Governance Watch - Issue 39

by Dina Medland

Critical Data Deficit

The failure of many FTSE 100 businesses to capture and disclose key workforce data is providing an incomplete picture of key business indicators, according to research just out from the CIPD, the professional body for HR and people development. It has looked at how workforce reporting has changed over the last five years and explores how transparent organisations are being about risks and opportunities relating to the workforce.

The most commonly reported issues are talent management, succession planning and employee turnover. But despite much public expression of concern by businesses about access to skills after the UK leaves the European Union, only 21% of FTSE 100 firms report on skills gaps.

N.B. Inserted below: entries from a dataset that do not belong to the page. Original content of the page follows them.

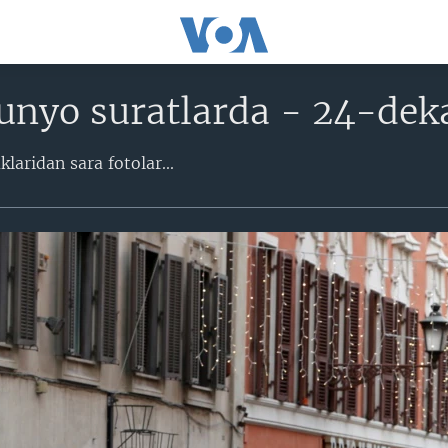
unyo suratlarda - 24-dek
aridan sara fotolar...​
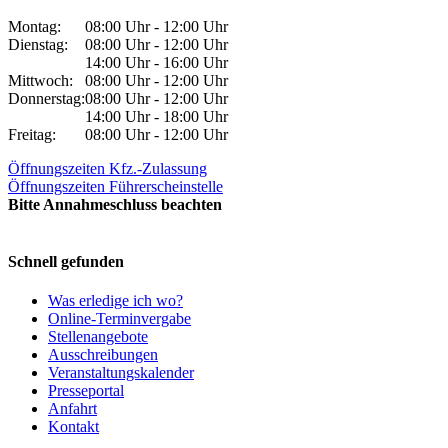
Montag:
08:00 Uhr - 12:00 Uhr
Dienstag:
08:00 Uhr - 12:00 Uhr
14:00 Uhr - 16:00 Uhr
Mittwoch:
08:00 Uhr - 12:00 Uhr
Donnerstag:
08:00 Uhr - 12:00 Uhr
14:00 Uhr - 18:00 Uhr
Freitag:
08:00 Uhr - 12:00 Uhr
Öffnungszeiten Kfz.-Zulassung
Öffnungszeiten Führerscheinstelle
Bitte Annahmeschluss beachten
Schnell gefunden
Was erledige ich wo?
Online-Terminvergabe
Stellenangebote
Ausschreibungen
Veranstaltungskalender
Presseportal
Anfahrt
Kontakt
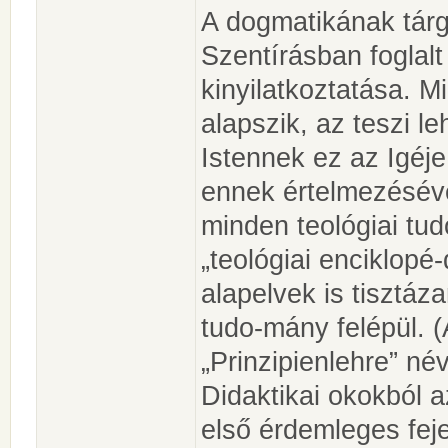
A dogmatikának tárg
Szentírásban foglalt 
kinyilatkoztatása. 
alapszik, az teszi 
Istennek ez az Igéje
ennek értelmezéséve
minden teológiai tu
„teológiai enciklopé
alapelvek is tisztá
tudo-mány felépül. (
„Prinzipienlehre” név
Didaktikai okokból 
első érdemleges feje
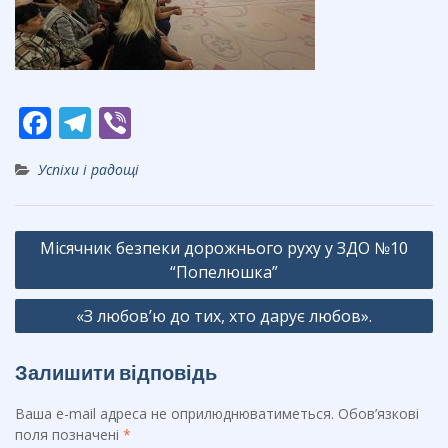
F
T
Vi
ac
el
b
Успіхи і радощі
e
e
er
b
gr
Навігація
o
a
Місячник безпеки дорожнього руху у ЗДО №10
записів
o
m
“Попелюшка”
k
«З любов’ю до тих, хто дарує любов».
Залишити відповідь
Ваша e-mail адреса не оприлюднюватиметься.
Обов’язкові
поля позначені
*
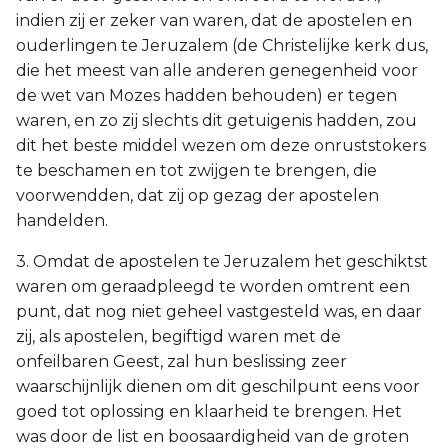
indien zij er zeker van waren, dat de apostelen en
ouderlingen te Jeruzalem (de Christelijke kerk dus,
die het meest van alle anderen genegenheid voor
de wet van Mozes hadden behouden) er tegen
waren, en zo zij slechts dit getuigenis hadden, zou
dit het beste middel wezen om deze onruststokers
te beschamen en tot zwijgen te brengen, die
voorwendden, dat zij op gezag der apostelen
handelden.
3. Omdat de apostelen te Jeruzalem het geschiktst
waren om geraadpleegd te worden omtrent een
punt, dat nog niet geheel vastgesteld was, en daar
zij, als apostelen, begiftigd waren met de
onfeilbaren Geest, zal hun beslissing zeer
waarschijnlijk dienen om dit geschilpunt eens voor
goed tot oplossing en klaarheid te brengen. Het
was door de list en boosaardigheid van de groten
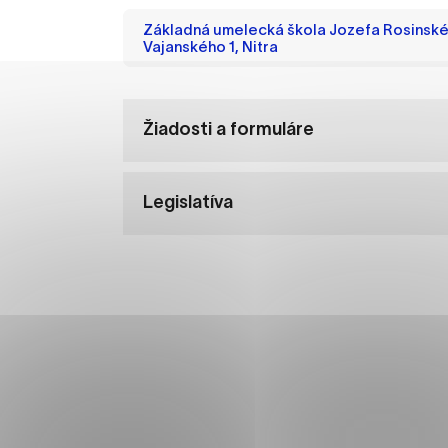
Vyberte úroveň cooki
Základná umelecká škola Jozefa Rosinské
Vajanského 1, Nitra
Technické cookies
Technické súbory cookie 
že umožňujú základné fun
Žiadosti a formuláre
stránky. Bez týchto súbo
Analytické cookies
Legislatíva
Analytické cookies pomáha
aby mohol stránky optimal
možné ich spojiť s konkr
Oz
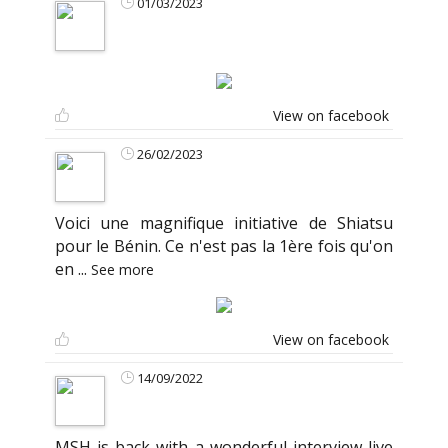
01/03/2023
View on facebook
26/02/2023
Voici une magnifique initiative de Shiatsu
pour le Bénin. Ce n'est pas la 1ère fois qu'on
en
...
See more
View on facebook
14/09/2022
MSH is back with a wonderful interview live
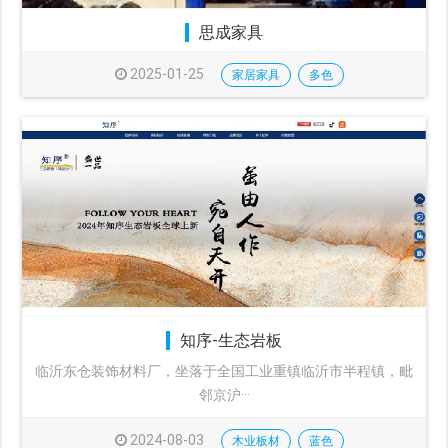
思成家具
2025-01-25
家居家具
多色
知序-生态岩板
临沂东仓装饰材料厂，坐落于全国工业重镇临沂市半程镇，毗
邻京沪···
2024-08-03
木业板材
蓝色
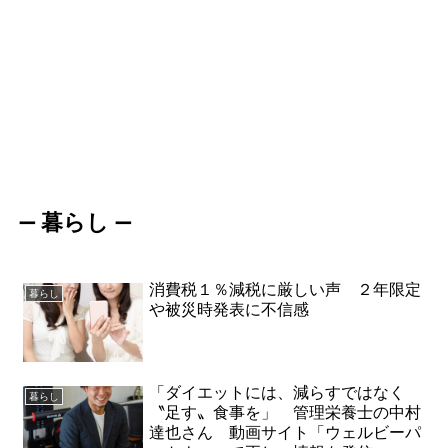
暮らし
ー
ー
消費税１％減税に厳しい声 ２年限定
暮らし
や被災時発表に不信感
「ダイエットには、減らすではなく
暮らし
〝足す〟食事を」 管理栄養士の中村
達也さん 動画サイト「ウェルビーパ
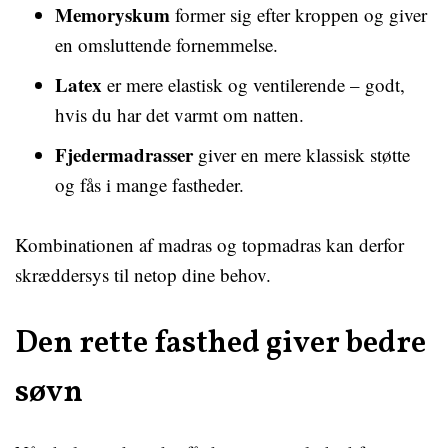
Memoryskum
former sig efter kroppen og giver
en omsluttende fornemmelse.
Latex
er mere elastisk og ventilerende – godt,
hvis du har det varmt om natten.
Fjedermadrasser
giver en mere klassisk støtte
og fås i mange fastheder.
Kombinationen af madras og topmadras kan derfor
skræddersys til netop dine behov.
Den rette fasthed giver bedre
søvn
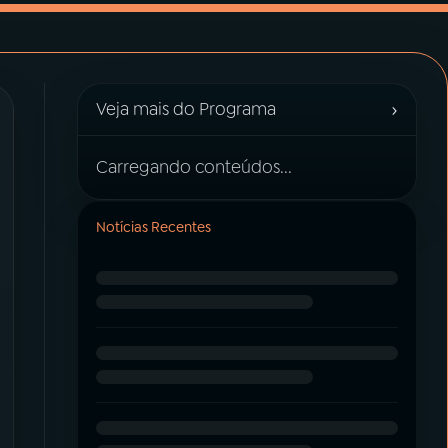
›
Veja mais do Programa
Carregando conteúdos...
Notícias Recentes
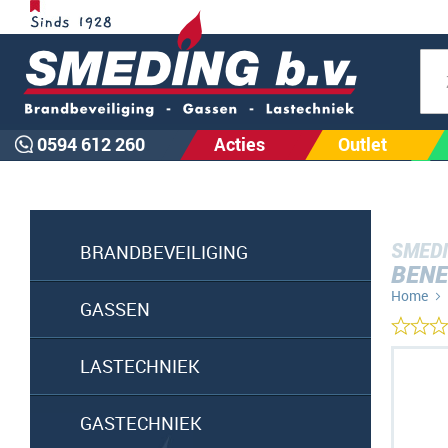
Zoe
0594 612 260
Acties
Outlet
SMEDI
BRANDBEVEILIGING
BENE
Home
GASSEN
Ga
LASTECHNIEK
naar
het
GASTECHNIEK
einde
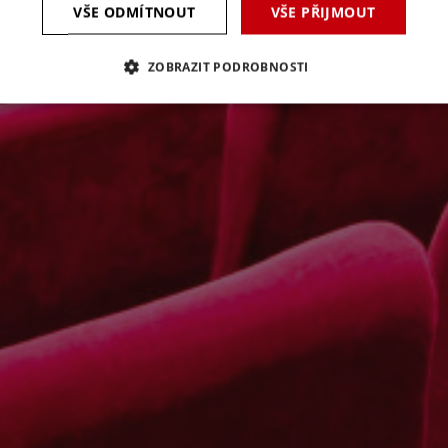
VŠE ODMÍTNOUT
VŠE PŘIJMOUT
ZOBRAZIT PODROBNOSTI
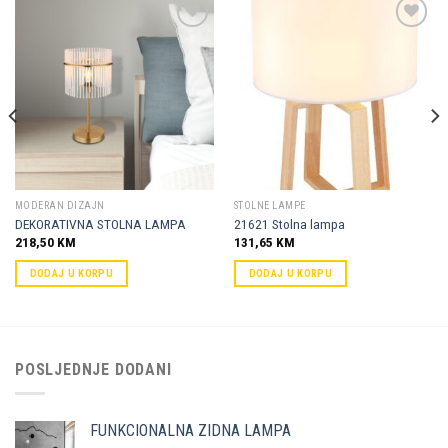
Dodaj u
Dodaj u
omiljene
omiljene
MODERAN DIZAJN
STOLNE LAMPE
DEKORATIVNA STOLNA LAMPA
21621 Stolna lampa
218,50
KM
131,65
KM
DODAJ U KORPU
DODAJ U KORPU
POSLJEDNJE DODANI
FUNKCIONALNA ZIDNA LAMPA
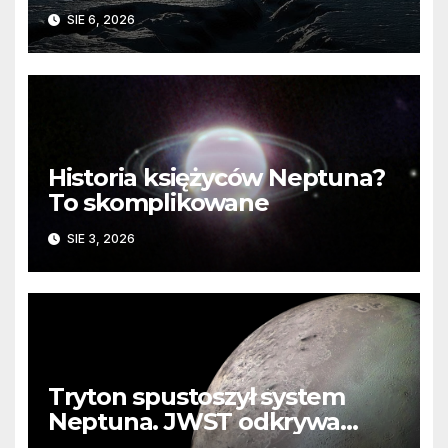
barierę
SIE 6, 2026
Historia księżyców Neptuna?
To skomplikowane
SIE 3, 2026
Tryton spustoszył system
Neptuna. JWST odkrywa
ślady kosmicznej katastrofy i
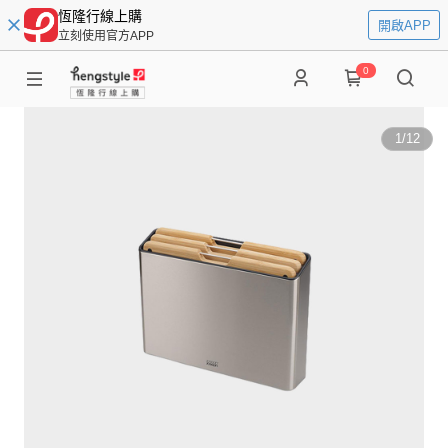
恆隆行線上購
開啟APP
立刻使用官方APP
0
1
/
12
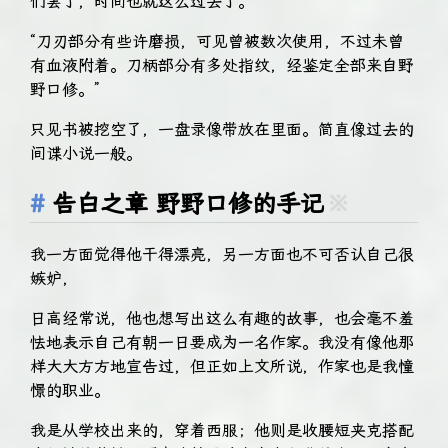
们罢了，时间也就这么过去了。”
“刀刃部分有些许磨损，可见曾被数次使用，不过未曾
有血液附着。刀柄部分有多处指纹，经鉴定全部来自野
野口修。”
只见书被挖空了，一盘录像带放在里面。简直像过去的
间谍小说一般。
告白之章 野野口修的手记
※
我一方面觉得他干得漂亮，另一方面也不可否认自己很
嫉妒，
日高经常说，他也想写出这么有趣的故事，也会毫不羞
怯地表示自己有朝一日要成为一名作家。我没有像他那
样大大方方地宣告过，但正如上文所说，作家也是我憧
憬的职业。
我是从学校出来的，穿着西服；他则是收腰短夹克搭配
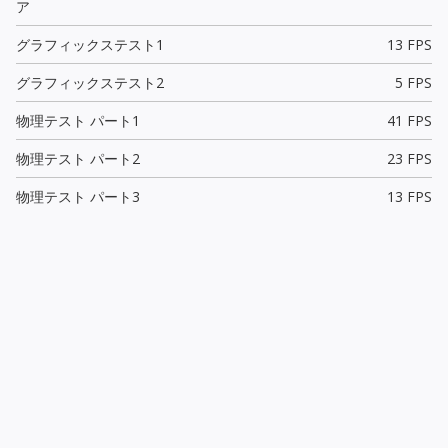
ア
グラフィックステスト1
13 FPS
グラフィックステスト2
5 FPS
物理テスト パート1
41 FPS
物理テスト パート2
23 FPS
物理テスト パート3
13 FPS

Only 12% report their perspectives on skills shortages.

The quantity of workforce reporting has gone up – by 9% between 2015 and 2017 – but that’s a much smaller increase when you look at the 19% increase seen between 2013 and 2016 when the CIPD first analysed FTSE 100 workforce reporting. 

There have also been huge leaps in technology regarding data capture and analysis in the last few years which Britain’s biggest businesses do not appear to be utilising for better corporate governance. 

“There’s still a considerable challenge regarding the quality, consistency and transparency of data being reported. Organisations seem to focus their efforts on complying with legislation and governance codes and report on very little else voluntarily. Reporting is also often subject to trends or pressure from government rather than ongoing strategic imperatives” said Edward Houghton, senior research adviser for Human Capital and Governance at CIPD.

“We need to see much more consistency in what is being reported, the language used to report it and the measurements being applied so all stakeholders get a complete picture of workforce opportunities and risks" he added.

The CIPD has created a new reporting framework which is aimed at improving transparency and helping with the identification and management of workforce and cultural risks. It does assume improved use of workforce analytics. 

Its People Risk Reporting Framework explores seven dimensions of workforce risk that employers should look to report against: talent management, health and safety, employee ethics, diversity and equality, employee relations, business continuity and reputational risk. All of those seem wired in well to the ethos of the revised UK corporate governance Code.

Revised UK Code and Diversity

Published on July 16, after the last Governance Watch, the revised UK code takes a more holistic view of the responsibilities of listed businesses. I covered the launch of the Code in my blog Board Talk.  

But, given the CIPD’s emphasis in its new research that much of the FTSE 100 seems to focus efforts on complying with legislation and governance codes and reports on very little else voluntarily, the new Code appears to have missed an important opportunity. 

The Code talks about the role of the nomination committee and states that the annual report should describe its work, including the policy on diversity and inclusion, its objectives and linkage to company strategy, how it has been implemented and progress on achieving the objectives. It should also report on the gender balance of those in the senior management and their direct reports. 

But there is no mention of reporting requirements on workforce and board and senior management composition by race and ethnicity. It has been two years since the independent review by Sir John Parker into the ethnic diversity of the UK’s boardrooms, and the recommendations were clear. 

In an interview given to me not long after the review was published, Sir John Parker said he hoped his report would “draw attention to the change in demographics around us, not only in the UK.” Half the world’s population growth is set to take place in nine countries, five of which are in Africa, with three in Asia. Add to this the fact that 75% of FTSE 100 sales are made outside the UK, while for the FTSE 250, 50% of sales are generated overseas. As he pointed out, even aligning the customer base means taking all this into account and acknowledging the need for ethnic diversity. 

As for the “pool of talent in which we all fish, it is changing,” he said.  It’s hard to understand why data capture and reporting is not being used as a key strategic tool for real diversity in the pursuit of better corporate governance. 

Baroness McGregor-Smith, who led the Government’s review of race in the workplace in 2016, has warned that the face of work will be changing fundamentally over the coming years and urged HR professionals to be ready for it. Data was recognised in her review as paramount to improving progression in the workplace for BAME individuals, and she has called for mandatory reporting on workforce to diversity.

Ironically, there may even be a link between finding an answer to skills shortages and improving ethnic and racial representation, but we might have to wait for another big consultancy report akin to one on gender progression and another ten years of research for progress. The demands of cybersecurity and getting to grips with technological transformation suggest that’s an indulgent, even a foolish, time-frame. 

Remuneration

Nothing focuses the public’s mind on corporate governance more than the subject of executive pay. The revised Code has been hailed in the FT primarily for its increase of the vesting period for shares paid in bonuses to directors from three to five years. 

This week Royal Mail saw more than 70% of votes cast by shareholders against its remuneration report, opposing the pay of the incoming CEO, Rico Back. As John Plender writes today in the FT, “recent boardroom pay episodes at such companies as Persimmon and WPP have reinforced the impression that business is run by a greedy, self-serving plutocracy.”

Perhaps the most fundamental question in relation to corporate governance and the wider economy, he says, concerns the shortcomings of limited liability. The implicit contract behind it has broken down, he says, creating the need to address a “substantial agenda for reform.”